As well known, it usually requires extraction of faint target image signal from a complicated image background in image processing. Because of the signal-to-noise ratio of the target image signal is low, filtering pretreatments are performed to effectively reduce the background noise or the random noise to improve the quality of the target image signal. For example, in an ultrasonic imaging system, when measuring the blood flow velocity of a heart, an artery or a vein using the spectral doppler technology, the random noise or the extreme noise may be introduced into the blood flow image. In order to eliminate or reduce such noise, filtering is applied to the image signal, so that the quality of the blood flow image can be improved and the accuracy of the ultrasonic measurement can be enhanced. Different filtering methods like longitudinal filtering, transverse filtering, median filtering, spatial smooth filtering can be taken based on the system complicity and available resources. Among these filtering methods, the median filtering has been extensively applied as it can effectively eliminate the random, spike-like speckle noise.
The median filtering is a non-linear filtering technology, which is commonly used in image processing for removing noises in image signal or other signals. The main idea of the median filtering is to check samples from the input signal, which is performed by a “window” formed by N samples (N is an odd number). The samples in the window are ranked and the middle value (the median) becomes the output. Then, the window removes a first entered sample and introduces a new sample, and repeats the above-mentioned calculation process.

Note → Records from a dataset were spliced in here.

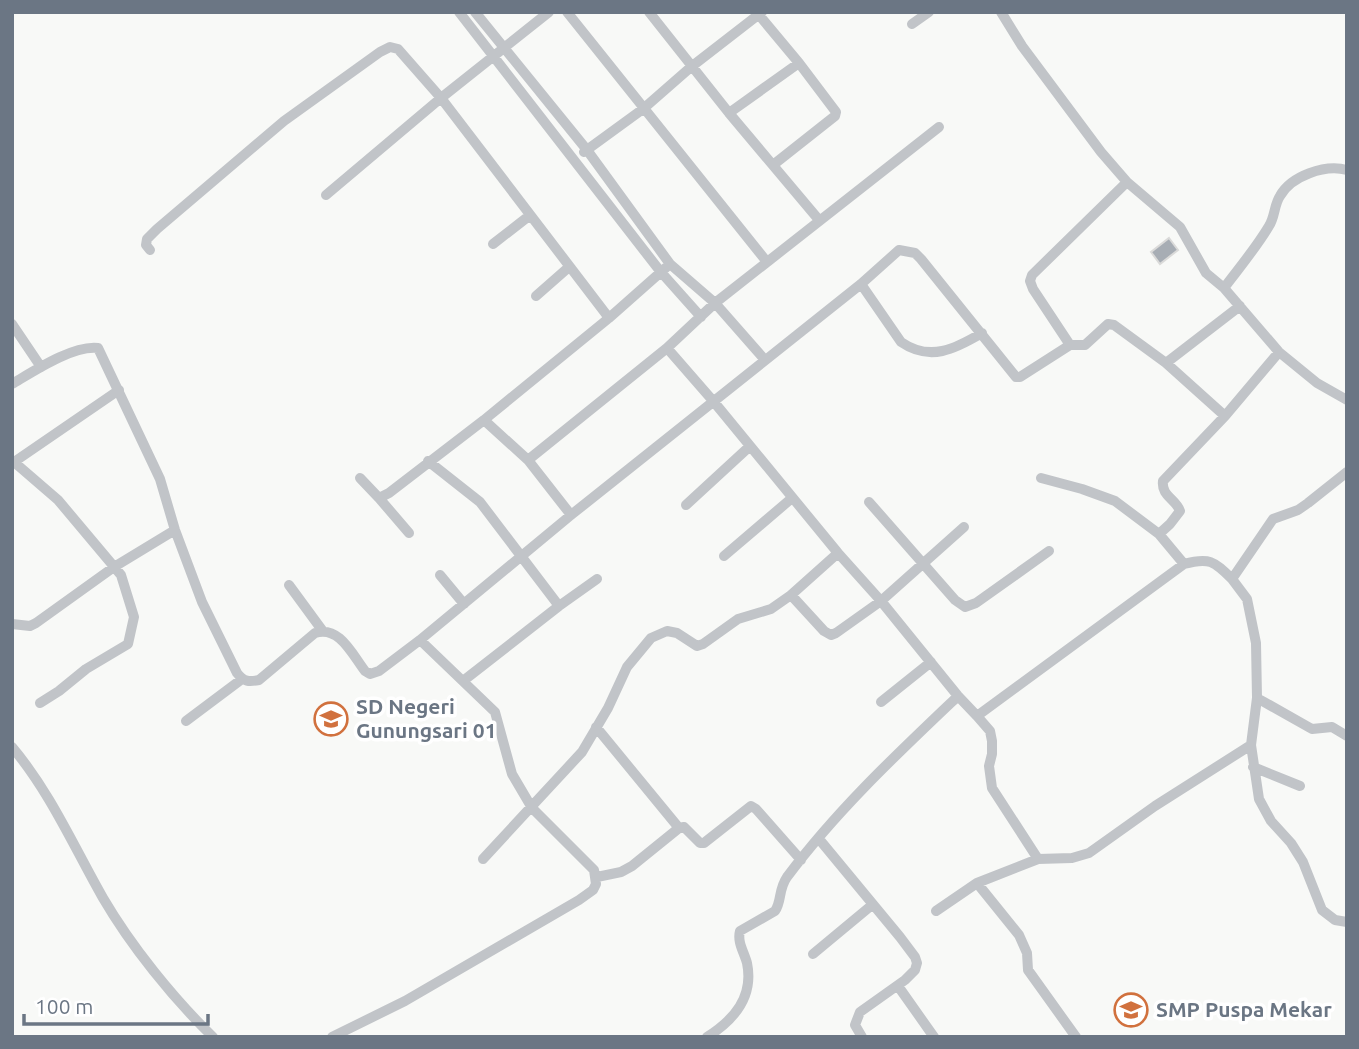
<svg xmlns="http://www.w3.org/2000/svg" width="1359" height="1049" font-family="Ubuntu,sans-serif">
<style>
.building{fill:#a7adb4;stroke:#dadad9;stroke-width:2}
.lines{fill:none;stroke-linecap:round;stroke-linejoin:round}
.street{stroke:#c1c4c8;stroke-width:10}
.labels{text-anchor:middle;stroke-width:7;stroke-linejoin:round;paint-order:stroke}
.poi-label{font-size:21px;font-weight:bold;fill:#6b7684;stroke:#fff;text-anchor:start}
</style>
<rect width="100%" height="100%" fill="#f8f9f7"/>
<path class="building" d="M1169,238L1178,250L1160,264L1151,252Z"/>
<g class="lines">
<path class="street" d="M459,12L660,271L701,317
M475,12L587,150L670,264L715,303L765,360
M567,12L767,262
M649,12L729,113L819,220
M1001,12L1022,46L1101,152L1127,182L1180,227L1206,273L1224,288L1279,352L1317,383L1347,400
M759,15L799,63L836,112L835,116L773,165
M912,24L929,12
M729,113L799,63
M584,152L643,109L691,67L762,12
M326,195L441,98L549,12
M493,244L529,216
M150,250L146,245L147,239L157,229L284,121L380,52L390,47L398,49L441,98L609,318
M861,284L901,342C930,362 955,349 982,333
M1224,288C1239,268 1256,248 1269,226C1275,217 1274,205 1280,196C1291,176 1325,164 1347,170
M536,296L569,267
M12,324L41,367
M1070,345L1033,289L1030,281L1032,275L1127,182
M667,348L714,402L838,553L881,601L958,696L977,716L1184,564C1209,557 1214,561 1232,579L1273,519L1298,510L1308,503L1347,472
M1166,363L1240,306
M12,384C34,371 73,345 98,348L160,479L175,530L202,602L237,673C244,682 249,682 259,680L315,633C339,625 352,654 365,671L370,674L379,671L420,640L571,515L861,284L899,250L915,253L921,259L1016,377H1020L1070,345H1085L1108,324L1114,325L1166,363L1225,416
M484,420L528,460L571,515
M528,460L667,348L715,303L939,127
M428,461L480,502L559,606L463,681
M14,462L119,390
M12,464L14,462L58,500L121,575L134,617L128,644L86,669L59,691L40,703
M360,478L379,498L389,493L484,420L609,318L670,264
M1041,478L1082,489L1115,501L1159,534
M379,498L409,533
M869,502L955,600L965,607L976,603L1049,551
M686,505L749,447
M724,556L792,498
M1184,564L1159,534L1170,524L1180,511C1176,499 1161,496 1163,481L1225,416L1279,352
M440,575L464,604
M1232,579L1247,599L1256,643L1257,698L1251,745L1259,799L1271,821L1291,843L1303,862L1322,910L1335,920L1347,922
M289,585L322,630
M791,595L824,631L831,635L836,633L881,601L964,527
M559,606L597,579
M12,624L30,626L36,623L114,567L175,530
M1257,698L1312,729L1332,727L1347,736
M881,702L931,662
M977,716L990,731L992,741V754L989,766L992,788L1038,859
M186,721L242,679
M596,727L679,828
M12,747C50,792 74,847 103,898C131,946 173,998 213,1037
M1253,767L1300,786
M819,839L900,937L915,957L917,963L915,970L905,980L860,1012L855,1025L862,1037
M483,859L582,752L608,708L627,667L651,638L667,631L677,633L697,646L703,644L738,619L771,609L791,595L838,553
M597,877L621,872L632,866L679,828L684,827L700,843H704L751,806L756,809L801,860
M977,883L1019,935L1027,953L1028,970L1076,1037
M936,911L977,883L1038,859L1072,858L1089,853L1155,806L1251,745
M813,954L872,905
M898,986L934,1037
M332,1037L405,1001L579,900L593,890L596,884L594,870L532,808L512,774L495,712L420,640
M707,1037C734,1020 754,997 747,963C744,952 737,942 740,931L775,911C782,901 778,890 787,877C837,810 898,753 958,696"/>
</g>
<defs>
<symbol id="school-ring" viewBox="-11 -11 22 22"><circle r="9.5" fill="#fff" stroke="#d1713e" stroke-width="1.5"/><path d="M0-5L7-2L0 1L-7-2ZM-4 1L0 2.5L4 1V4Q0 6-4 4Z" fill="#d1713e"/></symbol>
</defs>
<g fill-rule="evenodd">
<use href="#school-ring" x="312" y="700" width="38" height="38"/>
<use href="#school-ring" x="1112" y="991" width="38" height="38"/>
</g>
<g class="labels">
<g class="poi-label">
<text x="356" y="714">SD Negeri<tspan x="356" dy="24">Gunungsari 01</tspan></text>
<text x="1156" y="1017">SMP Puspa Mekar</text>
</g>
</g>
<rect width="1359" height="1049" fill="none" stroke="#6b7684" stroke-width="28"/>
<path d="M24 1014v10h184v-10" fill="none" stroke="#6b7684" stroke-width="3.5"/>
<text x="35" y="1014" font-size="21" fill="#6b7684" stroke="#ffffff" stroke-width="5" paint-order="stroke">100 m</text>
</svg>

The conventional median filter generally has the following two structures:
The median filter of a first type comprises a data buffer with a length of N signal data and a data register with a length of N signal data. In each clock cycle, N signal data are stored in the data buffer based on the principles of FIFO, while sorted in the data register according to their numerical values. For example, the N signal data are encoded into N decimal values from 0 to N−1 according to their numerical values and the N decimal values are stored in the data register from large to small or small to large, wherein 0 represents the signal datum with the minimum numerical value, N−1 represents the signal datum with the maximum numerical value. In a current clock cycle, when a new signal datum enters the data buffer and a first signal datum entered in a preceding clock cycle leaves the data buffer, the data register re-sorted the latest N signal data and then updates the decimal values stored therein. The median is the numerical value of the signal datum ranked at (N−1)/2+1 in the data register.
The median filter of a second type comprises a data buffer with a length of N signal data and a data register with a length of N signal data. The N signal data are sorted in the data buffer according to their numerical values, while sorted in the data register according to their entry sequence. In a current clock cycle, when a new signal datum enters the data buffer and a first signal datum entered in a preceding clock cycle leaves the data buffer, the latest N signal data are re-sorted according to their numerical values, and the sequence of the latest N signal data is updated.
However, either of the median filters mentioned above is provided with a data buffer and a data register each with a length of N signal data, which requires big data storage capacity, complicated processing ability and large median filtering circuit area, and finally affects the operation efficiency of the median filter.